(Your objective) Write out the lines of the listing below without changes, starting with the line that contains "Required after each" and going on through the line that contains "-0.003885, 0.889246, 0.267254]]", with both of those lines included. Leave the pictures out of your answer.

(Supplied data)
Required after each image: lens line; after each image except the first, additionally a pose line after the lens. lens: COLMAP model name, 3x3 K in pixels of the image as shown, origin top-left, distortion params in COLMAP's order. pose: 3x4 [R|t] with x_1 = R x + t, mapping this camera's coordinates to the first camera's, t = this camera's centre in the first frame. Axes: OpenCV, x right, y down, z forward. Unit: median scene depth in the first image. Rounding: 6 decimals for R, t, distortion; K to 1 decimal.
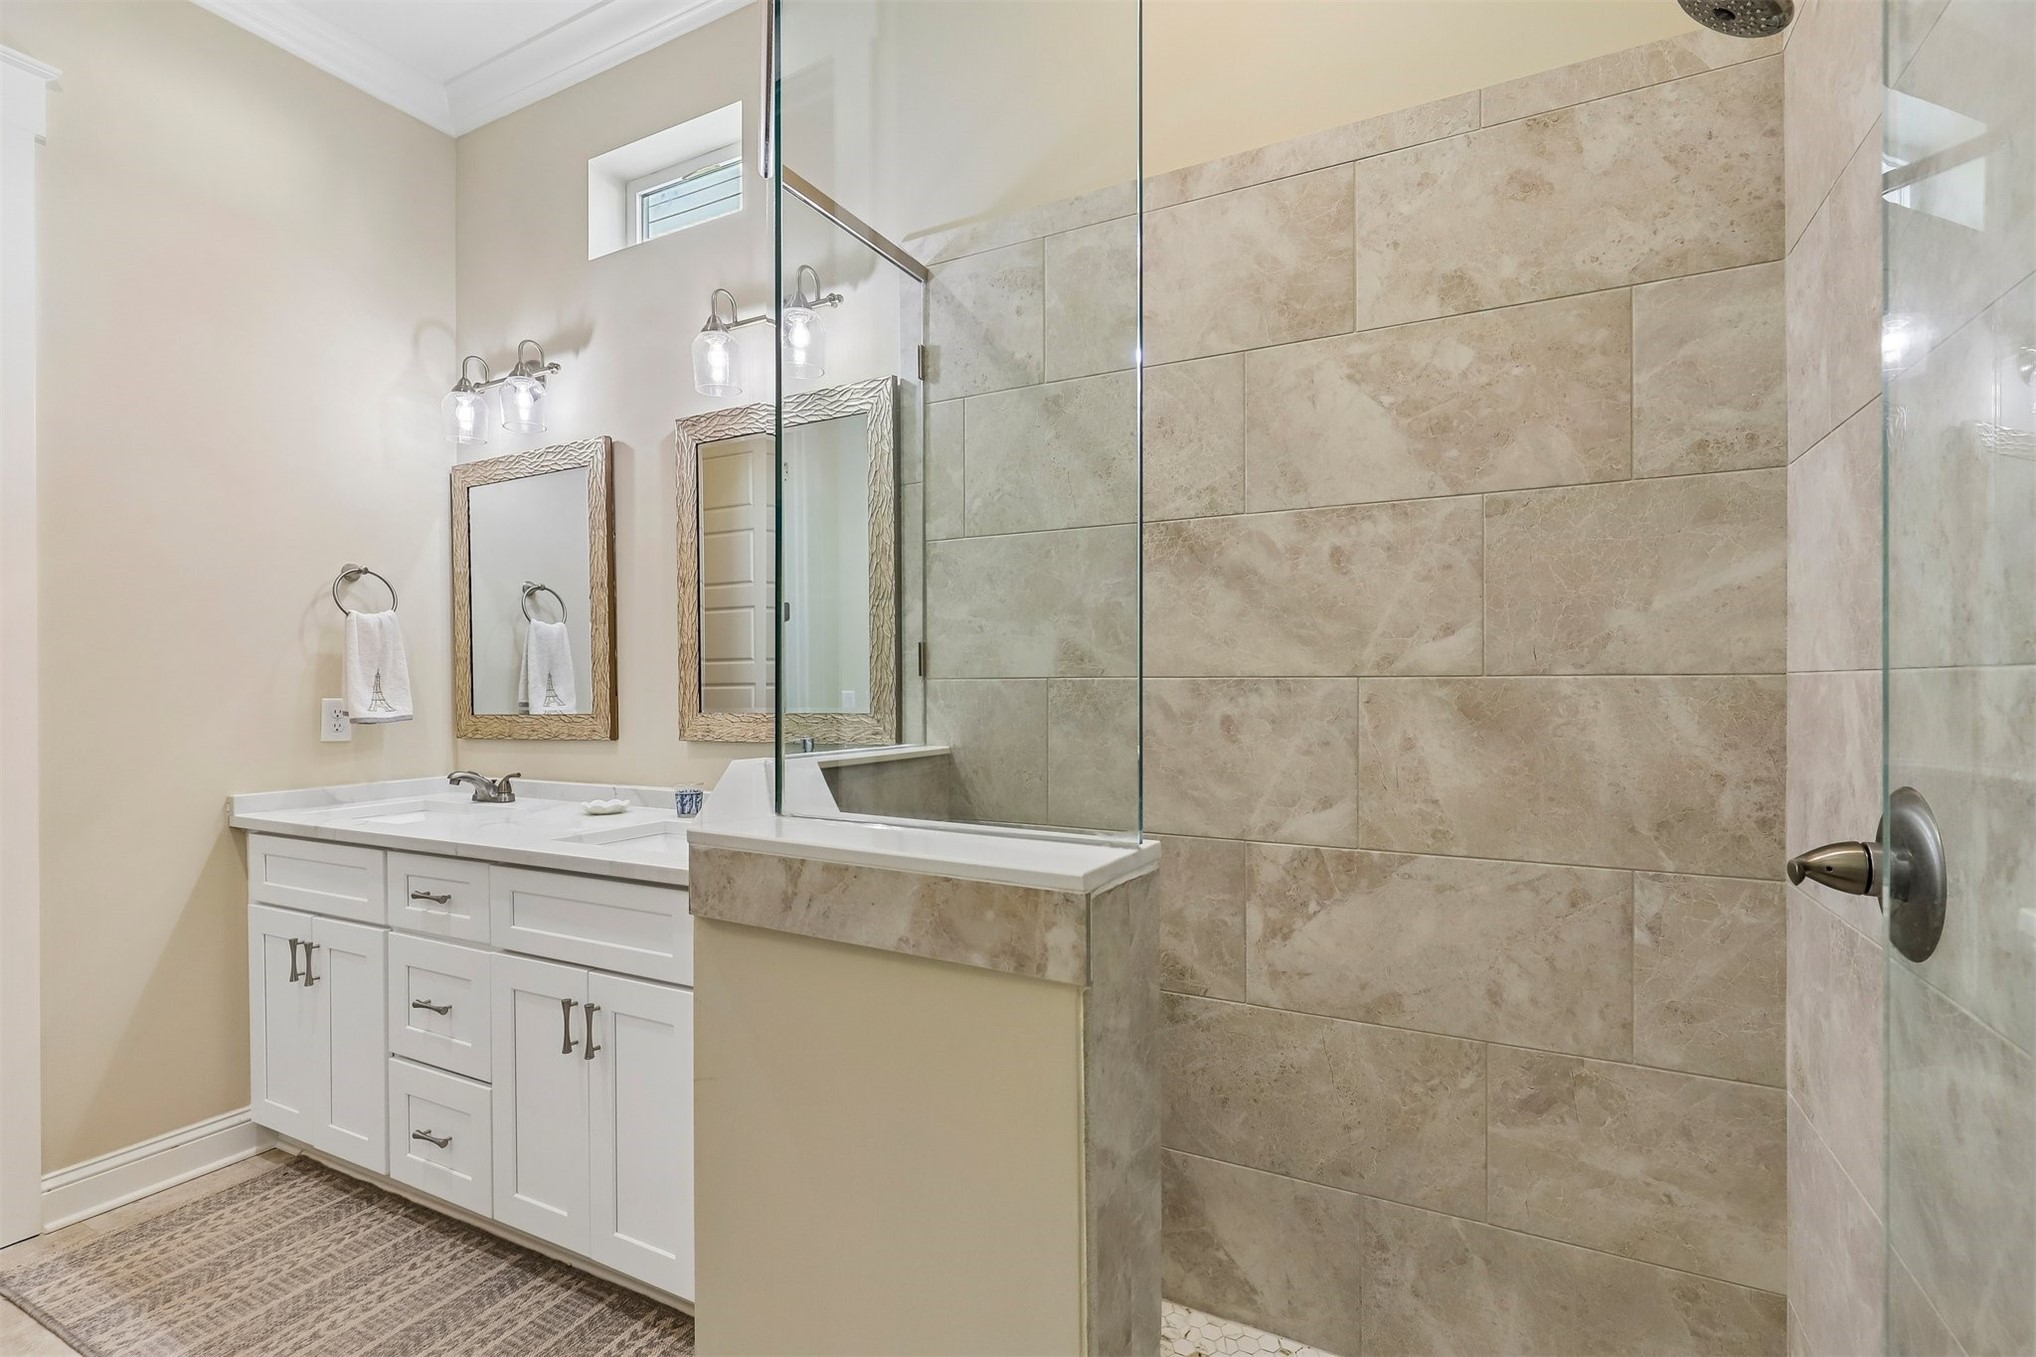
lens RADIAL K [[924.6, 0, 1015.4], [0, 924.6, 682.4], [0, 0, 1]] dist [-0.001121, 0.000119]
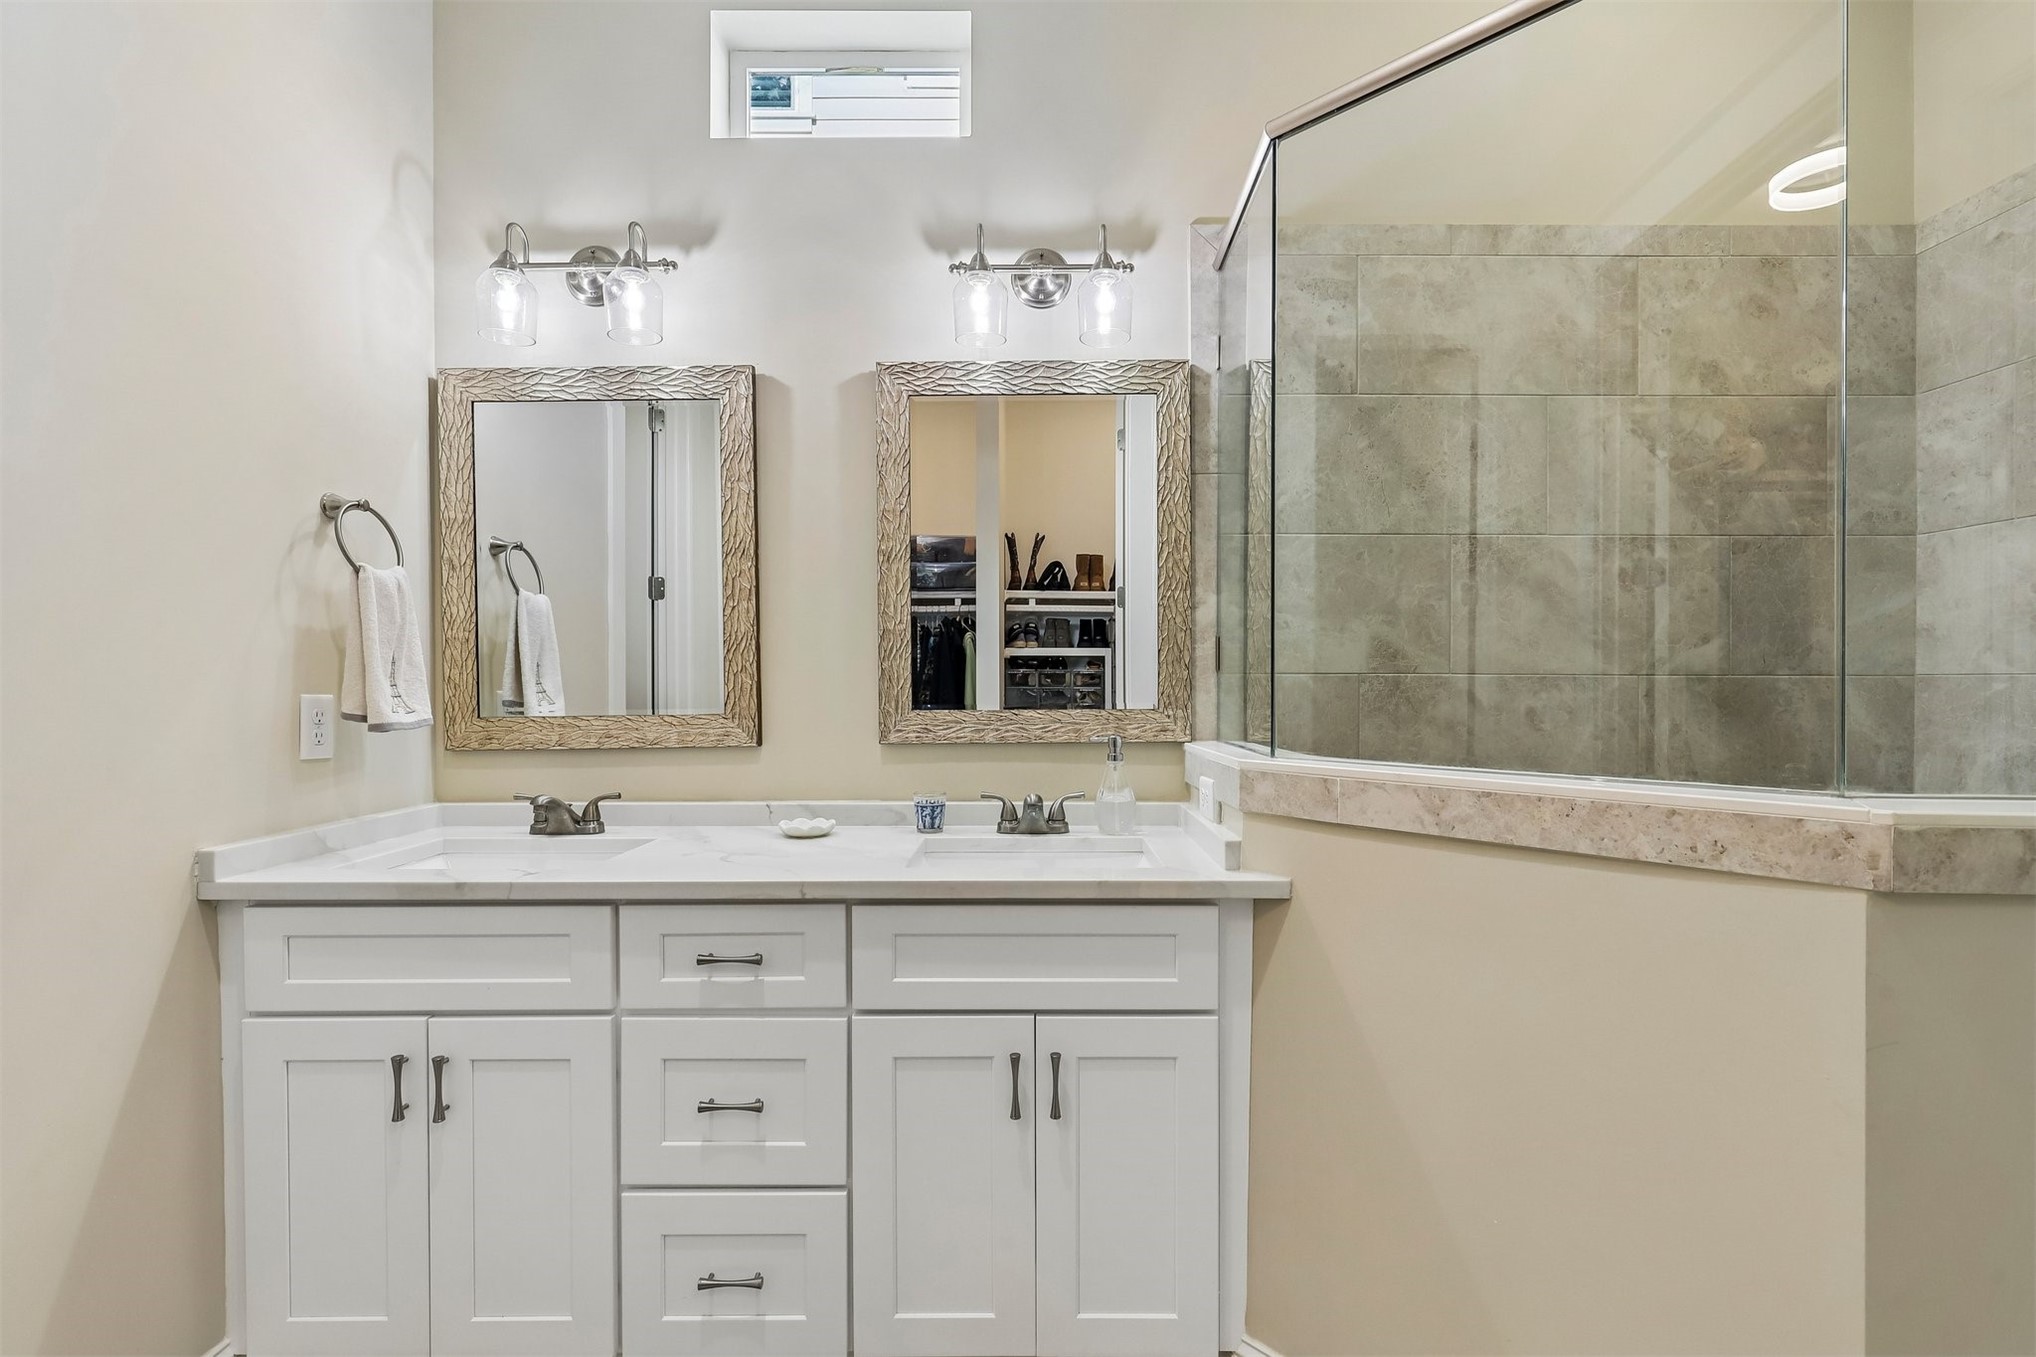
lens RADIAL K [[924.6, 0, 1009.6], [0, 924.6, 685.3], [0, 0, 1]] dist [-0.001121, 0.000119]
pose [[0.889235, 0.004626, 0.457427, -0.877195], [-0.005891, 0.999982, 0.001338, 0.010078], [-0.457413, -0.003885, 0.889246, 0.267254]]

...

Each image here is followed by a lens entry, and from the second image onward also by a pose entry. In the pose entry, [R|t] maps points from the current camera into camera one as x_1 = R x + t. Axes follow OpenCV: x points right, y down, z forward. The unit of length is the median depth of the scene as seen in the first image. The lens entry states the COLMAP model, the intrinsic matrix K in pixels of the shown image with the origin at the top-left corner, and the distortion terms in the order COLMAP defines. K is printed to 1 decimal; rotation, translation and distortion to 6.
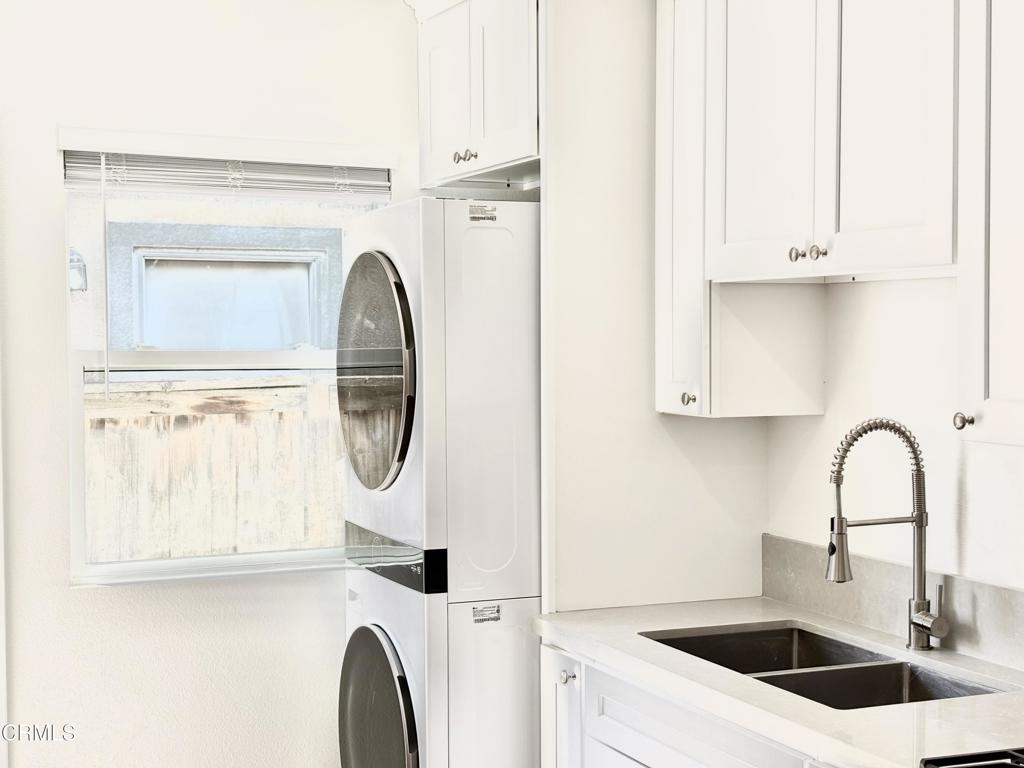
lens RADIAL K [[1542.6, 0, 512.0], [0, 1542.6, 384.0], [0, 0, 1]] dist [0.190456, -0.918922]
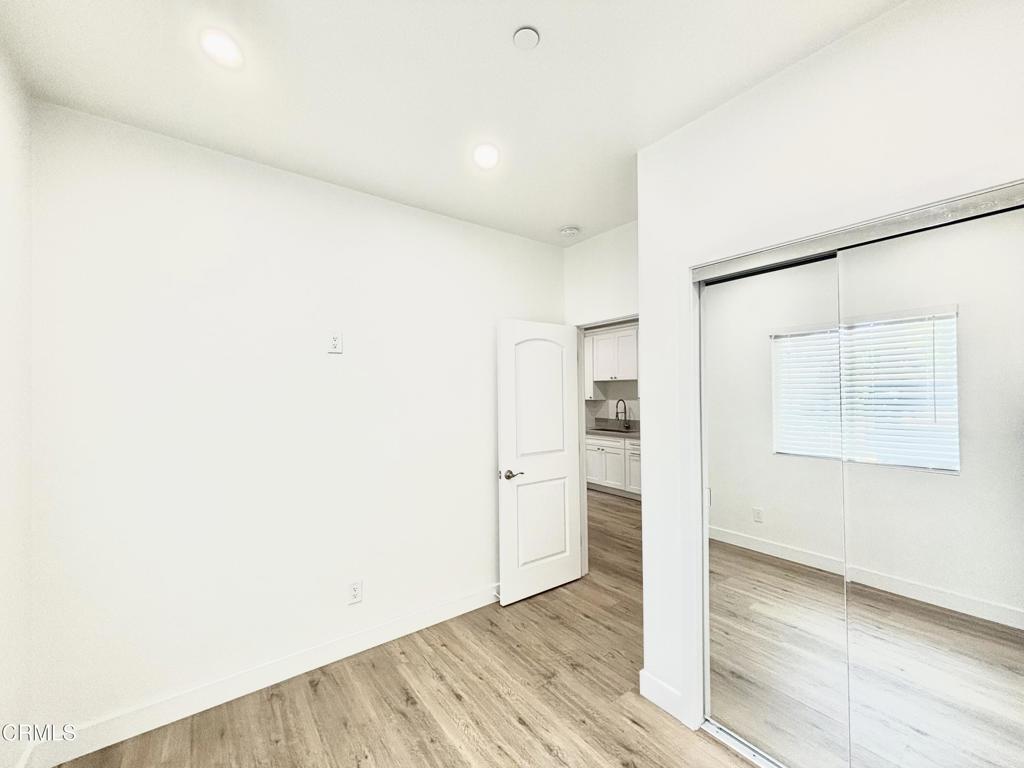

---

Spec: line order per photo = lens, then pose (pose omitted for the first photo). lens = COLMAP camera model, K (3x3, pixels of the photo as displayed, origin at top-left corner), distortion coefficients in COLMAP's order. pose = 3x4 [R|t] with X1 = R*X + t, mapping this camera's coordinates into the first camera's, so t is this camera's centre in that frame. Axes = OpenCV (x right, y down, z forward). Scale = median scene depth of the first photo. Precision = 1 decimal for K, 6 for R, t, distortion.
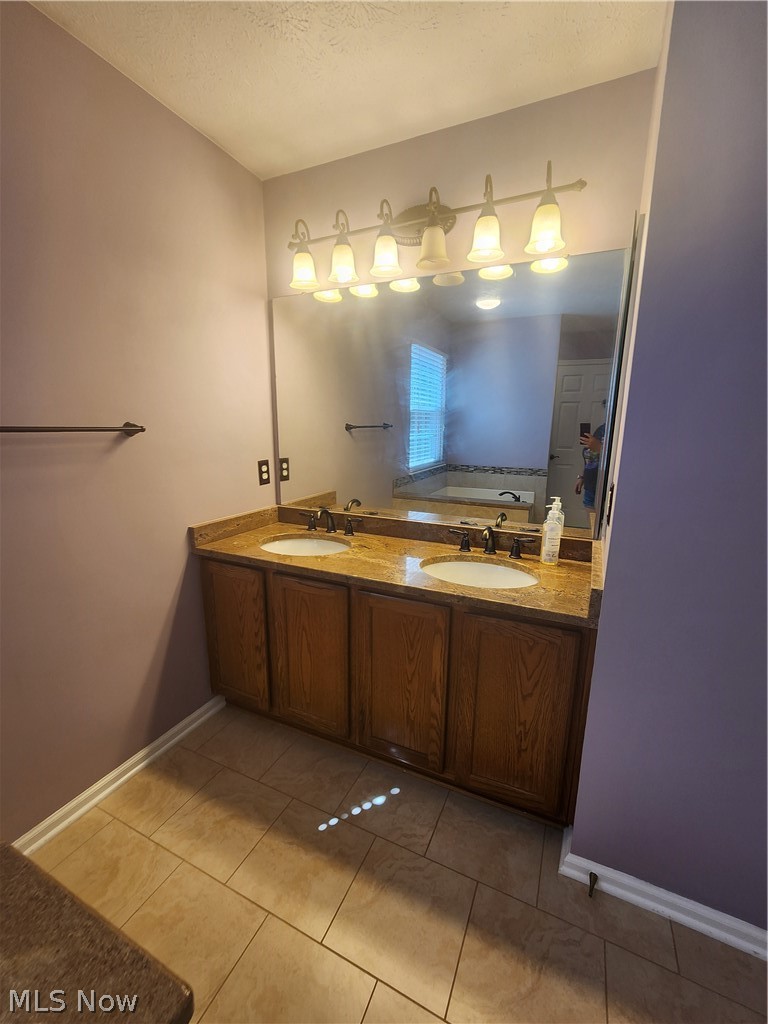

(Result of this task)
Required after each image: lens line; after each image except the first, additionally a pose line after the lens. lens: COLMAP model name, 3x3 K in pixels of the image as shown, origin top-left, distortion params in COLMAP's order. pose: 3x4 [R|t] with x_1 = R x + t, mapping this camera's coordinates to the first camera's, t = this camera's centre in the first frame. Axes: OpenCV, x right, y down, z forward. Unit: median scene depth in the first image. Rounding: 6 decimals for R, t, distortion; K to 1 decimal.
lens RADIAL K [[924.6, 0, 1015.4], [0, 924.6, 682.4], [0, 0, 1]] dist [-0.001121, 0.000119]
lens RADIAL K [[924.6, 0, 1009.6], [0, 924.6, 685.3], [0, 0, 1]] dist [-0.001121, 0.000119]
pose [[0.889235, 0.004626, 0.457427, -0.877195], [-0.005891, 0.999982, 0.001338, 0.010078], [-0.457413, -0.003885, 0.889246, 0.267254]]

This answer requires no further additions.